Skyros town is a true Greek island gem and picture-postcard-pretty. The English WW1 poet, Rupert Brookes chose to be buried on Skyros. I can understand why.
A maze of white cubist, bougainvillea and jasmine clad houses, tightly squeezed together organically tumbling up and down the steep hill upon which the town is built; hidden alleyways, cobbled paths, lots of steps, all majestically overseen by a monastery at the very top of the rock. Consequently the town is completely pedestrianized as only a few roads lower down can accommodate vehicles. The village is vibrant, oozing with life and laughter, the locals extremely friendly and welcoming, where ‘kali mera’ and other greetings are freely given to everyone: apart from the luxuriously long Skyros siesta (1.30 – 7.00pm!) when you could hear a pin drop. With a wide range of traditional tavernas and kafe-neons as well as smarter cocktail bars and restaurants, there is no shortage of places to eat, relax and rub shoulders with the locals and (mostly) Greek tourists. There are also a wide range of local and tourist shops, selling good quality jewellery, clothes and ceramics, for which Skyros has a justifiably deserved reputation.
If two ferries and a coach ride would deter you from visiting the island and experiencing the joys of a Skyros holiday there are domestic flights from Athens four days a week – just don’t bank on the days tying in exactly with the course start and end days.
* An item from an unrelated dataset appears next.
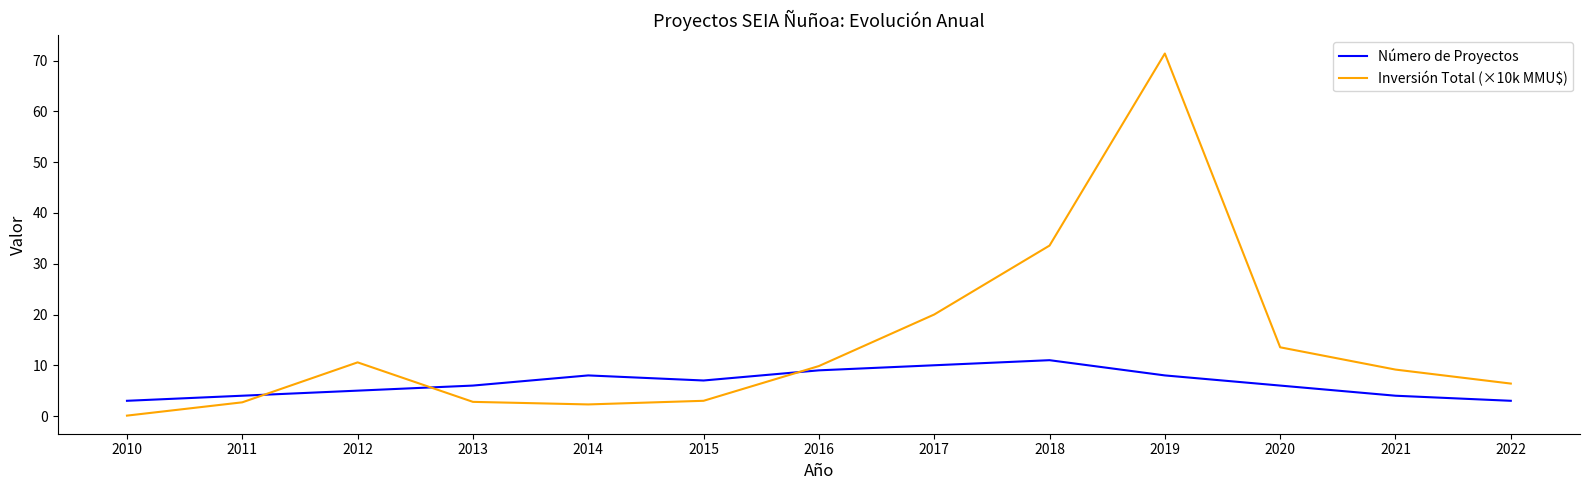

In Inversión Total (×10k MMU$), how many points are lower than both neighbors (excluding endpoints)?

1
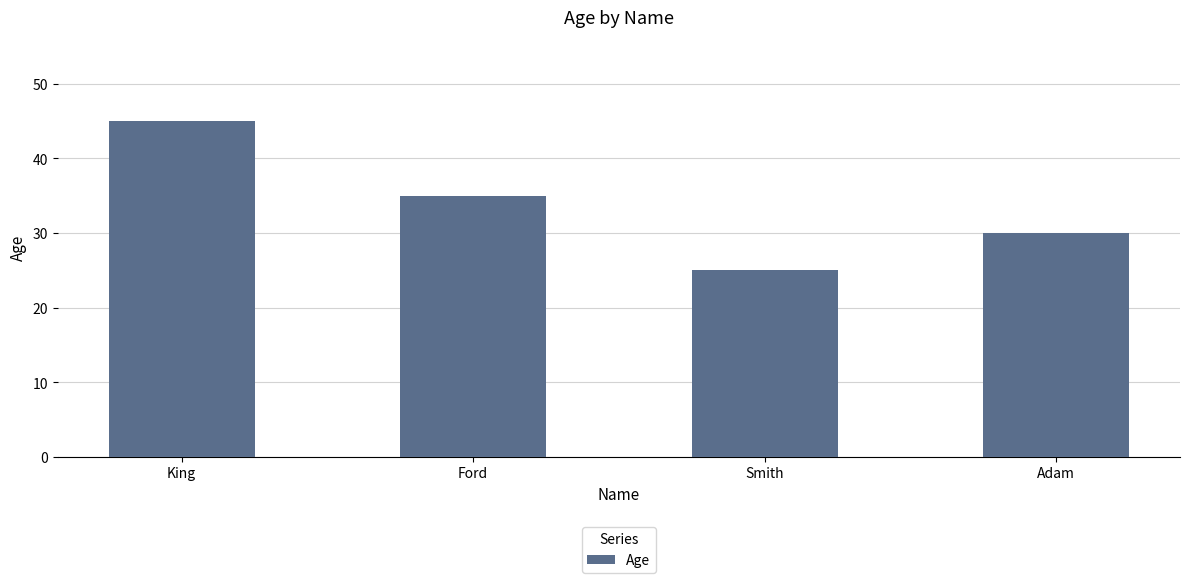

At which label does the data first exceed 35?

King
But, look on the bright side, for little additional cost you could add a day or two onto your stay, so it’s win-win all round.
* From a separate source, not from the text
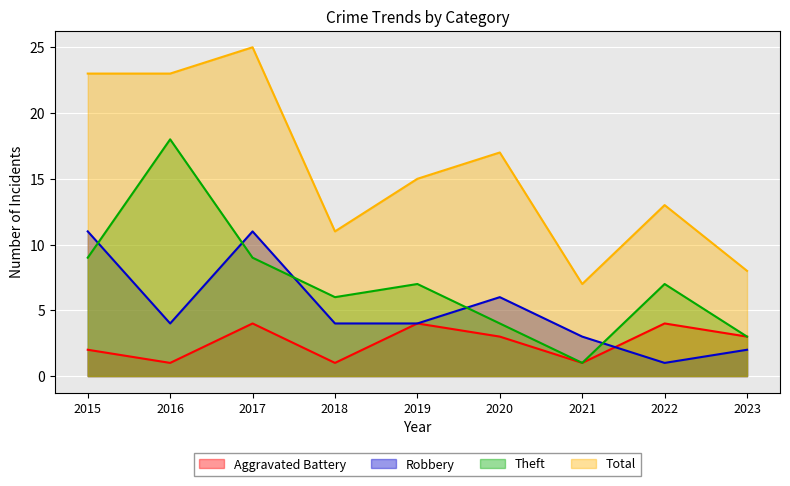

At which category does Aggravated Battery reach its first local peak?

2017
As well as the Centre, Skyros Holidays also offer a different experience at Atsitsa Bay, a hamlet surrounded by a pine forest on the other side of the island. During our stay Skyros Holidays celebrated its 35th birthday so we went over to Atsitsa for a celebration party. Accommodation here is in very basic small huts and communal bathrooms. Catering for larger numbers than the Centre and set in lush gardens, Atsitsa offers a larger variety of courses including ‘drop-in’ classes where you can do as much or as little as you like. Essentially, Atsitsa is an inclusive holiday, with full-board and lots of activities where children are also welcome. Like the Skyros Centre, Atsitsa has its own fan base with many repeat guests, but although beautifully located I was glad to be staying in the town.
It can often be quite daunting, holidaying on your own. Particularly if you are female. During my two weeks at the Skyros Centre I felt very secure, never lonely, met some lovely people, learnt new skills and enjoyed myself enormously. Skyros may not suit everyone. But if you are open to meeting new people and trying something different it might be just what you need. Certainly the very high number of people I met who had holidayed there before speaks for itself.